In late September, the Federal Highway Administration (FHWA) reinstated, on a temporary basis, a requirement that states account for on-road greenhouse gas emissions (GHG) when planning transportation improvement projects. On Oct. 5, FHWA proposed a rulemaking to formally repeal the measure with a goal of finalizing it by spring 2018. FHWA pointed out that a GHG measure is not required by statute and is a burdensome and an unnecessary addition to the planning review. FHWA limited the comment period to 30 days in an effort to eliminate this requirement before states would be required to implement it.

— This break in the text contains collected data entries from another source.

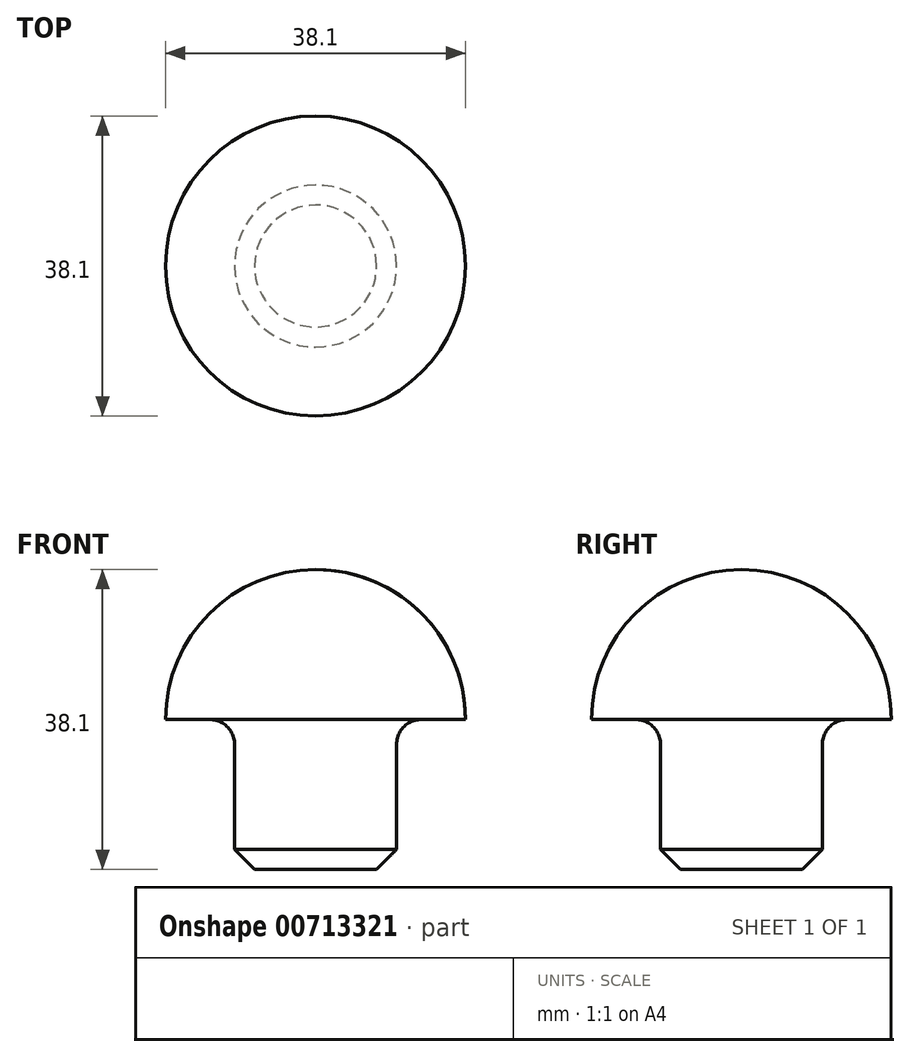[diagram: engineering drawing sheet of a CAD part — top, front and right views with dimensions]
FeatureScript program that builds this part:
annotation { "Feature Type Name" : "Feature", "Feature Type Description" : "" }
export const myFeature = defineFeature(function(context is Context, id is Id, definition is map)
    precondition{}
    {
        {
            var Q0;
            Q0=qCreatedBy(makeId("Front.planeOp"),FACE);
            var sketch = newSketch(context, id + "F0", { "sketchPlane" : qUnion([Q0])});
            skLineSegment(sketch, "E0", {"start": v(0, -19.05) * mm, "end": v(10.29, -19.05) * mm});
            skLineSegment(sketch, "E1", {"start": v(10.29, -19.05) * mm, "end": v(10.29, 0) * mm});
            skLineSegment(sketch, "E2", {"start": v(10.29, 0) * mm, "end": v(19.05, 0) * mm});
            skLineSegment(sketch, "E3", {"start": v(19.05, 0) * mm, "end": v(19.05, 0) * mm});
            skArc(sketch, "E4", {"start": v(19.05, 0) * mm, "mid": v(13.47, 13.47) * mm, "end": v(0, 19.05) * mm});
            skPoint(sketch, "E5.orphan", {"position": v(0, 40.23) * mm});
            skLineSegment(sketch, "E6", {"start": v(0, -19.05) * mm, "end": v(0, 19.05) * mm});
            skSolve(sketch);
        }
        {
            var Q0;
            Q0=qCreatedBy(makeId("Front.planeOp"),FACE);
            var sketch = newSketch(context, id + "F1", { "sketchPlane" : qUnion([Q0])});
            skLineSegment(sketch, "E7", {"start": v(0, 31) * mm, "end": v(0, -34.2) * mm, "construction": true});
            skSolve(sketch);
        }
        {
            var Q0;
            Q0=makeQuery(id+"F0.imprint","IMPRINT",FACE,{"disambiguationData":[TD([[makeQuery(id+"F0.imprint","IMPRINT",EDGE,{"derivedFrom":sQuery(id+"F0.wireOp",EDGE,"E0")}),1.0]])]});
            var Q1;
            Q1=sQuery(id+"F1.wireOp",EDGE,"E7");
            revolve(context, id + "F2", {"surfaceOperationType" : NewSurfaceOperationType.NEW, "entities" : qUnion([Q0]), "axis" : qUnion([Q1]), "revolveType" : RevolveType.FULL});
        }
        {
            var Q0;
            Q0=makeQuery(id+"F2.opRevolve","SWEPT_EDGE",EDGE,{"disambiguationData":[OSD([sQuery(id+"F0.wireOp",EDGE,"E1"),sQuery(id+"F0.wireOp",EDGE,"E2")])]});
            fillet(context, id + "F3", {"entities" : qUnion([Q0]), "radius" : 3.17 * mm, "tangentPropagation" : true, "allowEdgeOverflow" : false});
        }
        {
            var Q0;
            Q0=makeQuery(id+"F2.opRevolve","SWEPT_EDGE",EDGE,{"disambiguationData":[OSD([sQuery(id+"F0.wireOp",EDGE,"E0"),sQuery(id+"F0.wireOp",EDGE,"E1")])]});
            chamfer(context, id + "F4", {"entities" : qUnion([Q0]), "width" : 2.54 * mm, "tangentPropagation" : true});
        }
    });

As previously reported by AGC, FHWA had announced in May 2017 that it would suspend a requirement for states to develop performance measurements for tracking GHG emissions for federal-aid highway projects; the requirement is part of a larger rulemaking establishing new performance measurement standards, as required under provisions of the 2012 and 2015 transportation authorization legislation. AGC supported this decision, as it tracked AGC’s lengthy comment letter to FHWA, in which AGC questioned FHWA’s legal authority (under the transportation bills) to require GHG emissions to be measured for highway performance and detailed the many reasons why this would not be a good idea.

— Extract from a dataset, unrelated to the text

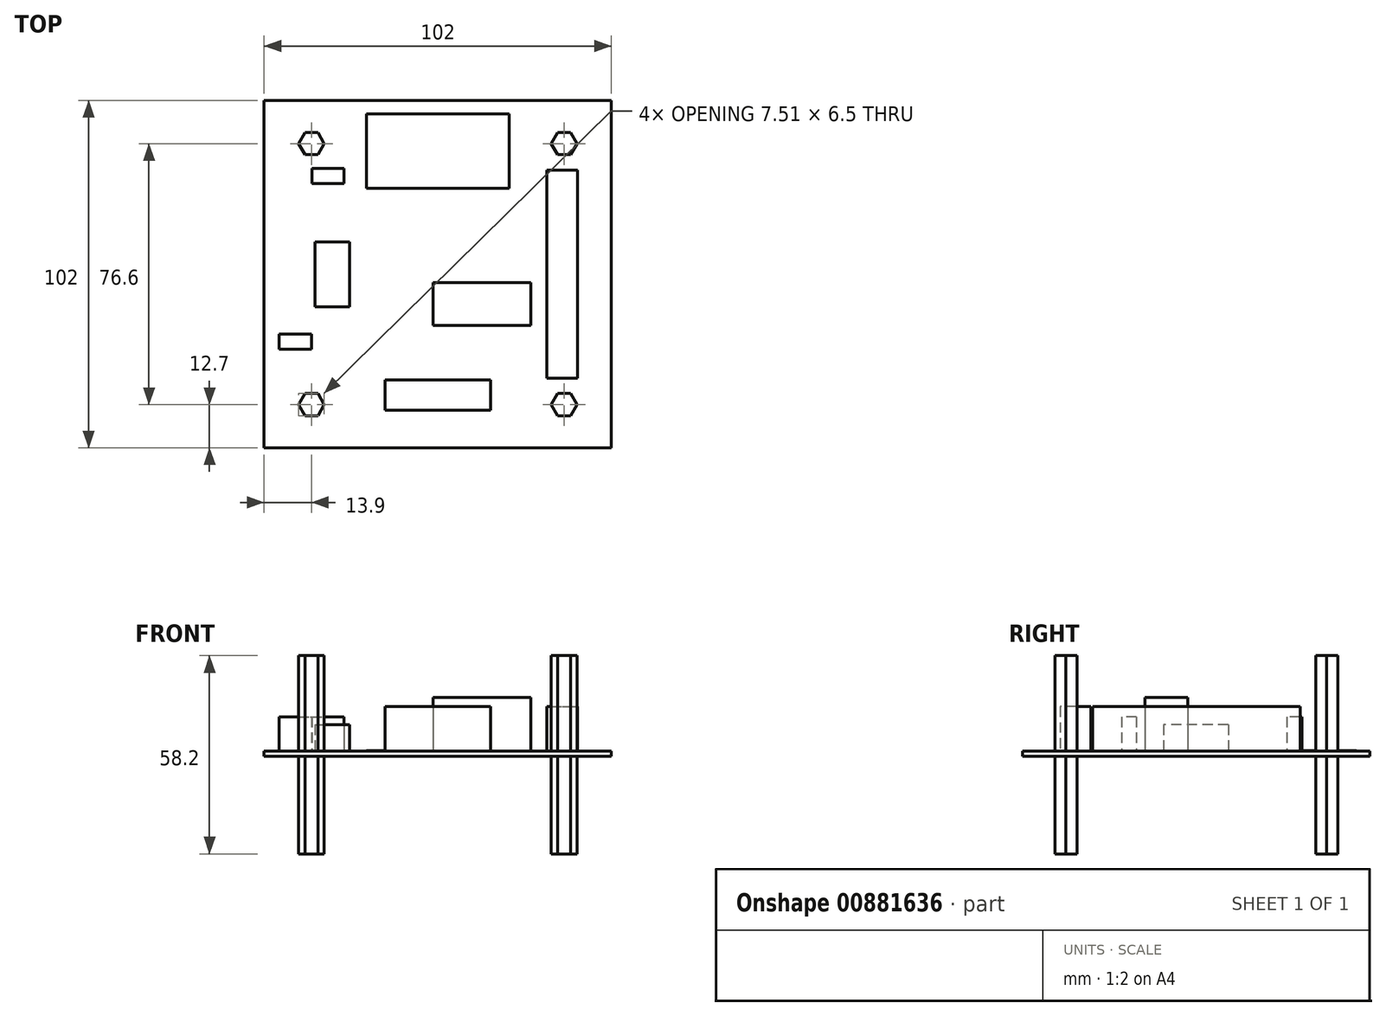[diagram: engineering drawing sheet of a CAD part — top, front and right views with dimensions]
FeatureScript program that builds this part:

A group of states filed a lawsuit challenging FHWA’s indefinite delay of the GHG measure, as part of the transportation project planning process. The plaintiffs, including California, Iowa, Maryland, Massachusetts, Minnesota, Oregon, Vermont and Washington, challenged the Administration’s authority to drop the rule as a violation of the Administrative Procedures Act, which establishes how Federal agencies are to adopt rules. FHWA decided to lift the suspension of the GHG performance standard to evade the lawsuits from states and environmental groups.